Verzoek tot toepassing van de schuldsaneringsregeling afgewezen wegens niet-ontvankelijkheid van de verzoeker

In deze zaak heeft het Gerechtshof 's-Hertogenbosch op 3 december 2015 uitspraak gedaan in hoger beroep over het verzoek van [appellant] tot toepassing van de schuldsaneringsregeling. De rechtbank Zeeland-West-Brabant had eerder, op 29 oktober 2015, het verzoek van [appellant] afgewezen. Het hof oordeelde dat [appellant] niet-ontvankelijk was in zijn verzoek, omdat hij voorafgaand aan zijn aanvraag geen minnelijk traject had doorlopen, zoals vereist volgens artikel 285 lid 1 aanhef en sub f van de Faillissementswet (Fw). De schuldenlast van [appellant] bedroeg € 119.409,20, met onder andere een schuld aan de Stichting Waarborgfonds van € 58.094,24 en diverse schulden aan banken en energieleveranciers. Het hof concludeerde dat [appellant] onvoldoende aannemelijk had gemaakt dat hij te goeder trouw was ten aanzien van het ontstaan van zijn schulden. Het hof benadrukte dat de wetgever beoogt dat schuldenaren een serieuze poging doen om tot een buitengerechtelijke regeling te komen voordat zij een beroep doen op de schuldsaneringsregeling. Aangezien [appellant] dit niet had gedaan, werd zijn verzoek afgewezen. Het hof verklaarde hem niet-ontvankelijk in het hoger beroep, waarmee de eerdere beslissing van de rechtbank in stand bleef.

Uitspraak

GERECHTSHOF ’s-HERTOGENBOSCH

Afdeling civiel recht
Uitspraak : 3 december 2015
Zaaknummer : 200.179.872/01
Zaaknummer eerste aanleg : C/02/303561 / FT RK 15/1216
in de zaak in hoger beroep van:
[appellant],
wonende te [woonplaats] ,
appellant,
hierna te noemen: [appellant] ,
advocaat: mr. G.J.B.C. Maton.

1.Het geding in eerste aanleg

Het hof verwijst naar het vonnis van de rechtbank Zeeland-West-Brabant, zittingsplaats Breda, van 29 oktober 2015.

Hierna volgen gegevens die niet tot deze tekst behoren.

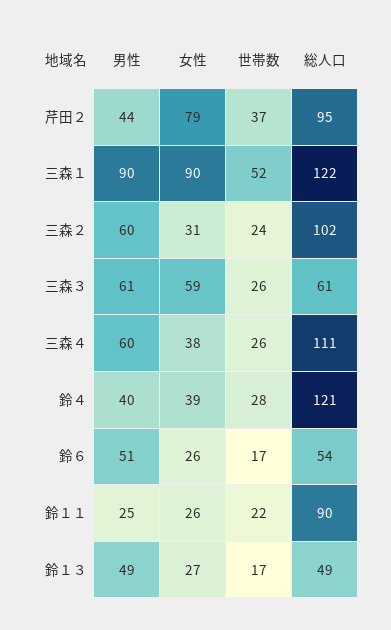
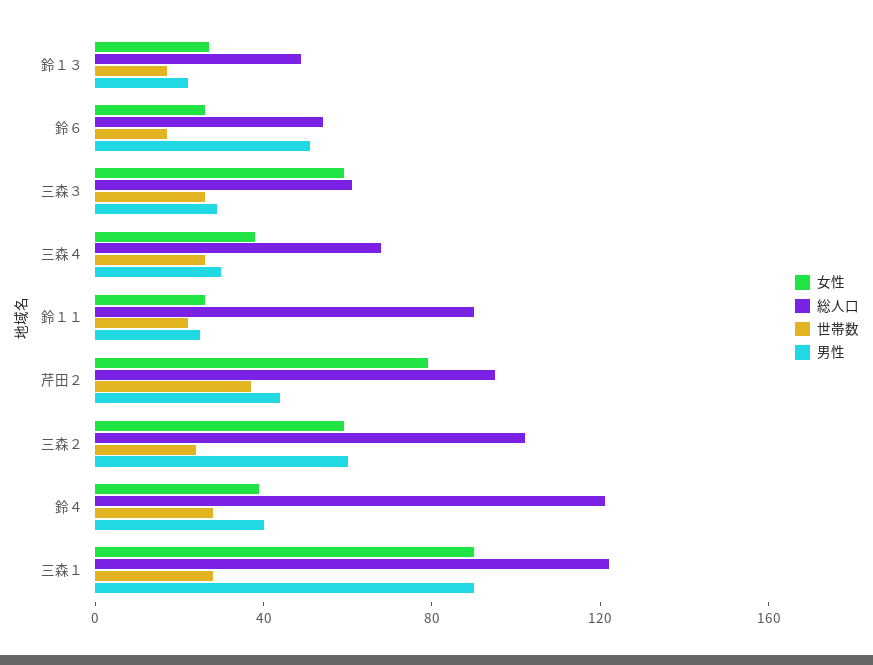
世帯数, 三森１: 52 -> 30
女性, 三森２: 31 -> 60
男性, 三森３: 61 -> 30
男性, 三森４: 60 -> 30
総人口, 三森４: 111 -> 70
男性, 鈴１３: 49 -> 20

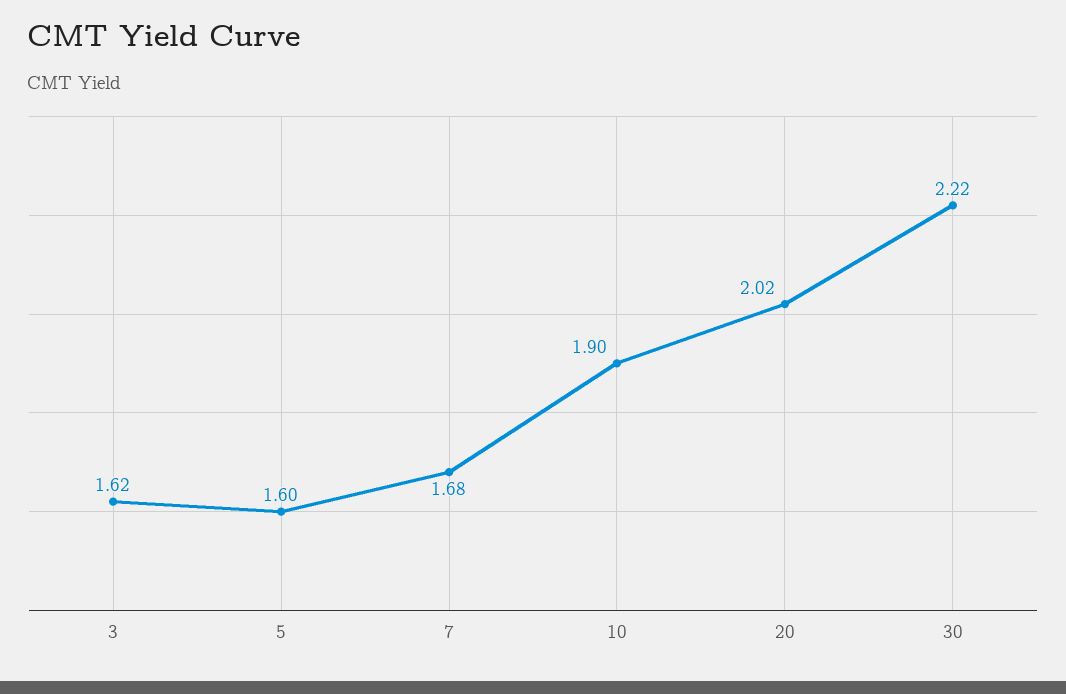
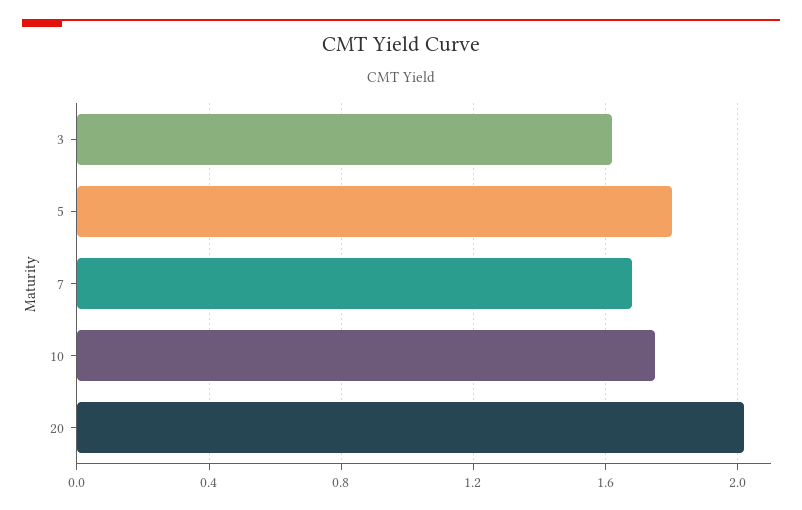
5: 1.6 -> 1.8
10: 1.9 -> 1.75
30: 2.22 -> none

2.Het geding in hoger beroep

2.1.
Bij beroepschrift met producties, ingekomen ter griffie op 6 november 2015, heeft [appellant] verzocht voormeld vonnis te vernietigen en de schuldsaneringsregeling alsnog op hem van toepassing te verklaren.
2.2.
De mondelinge behandeling heeft plaatsgevonden op 25 november 2015. Bij die gelegenheid is [appellant] , bijgestaan door mr. Maton, gehoord.
2.3.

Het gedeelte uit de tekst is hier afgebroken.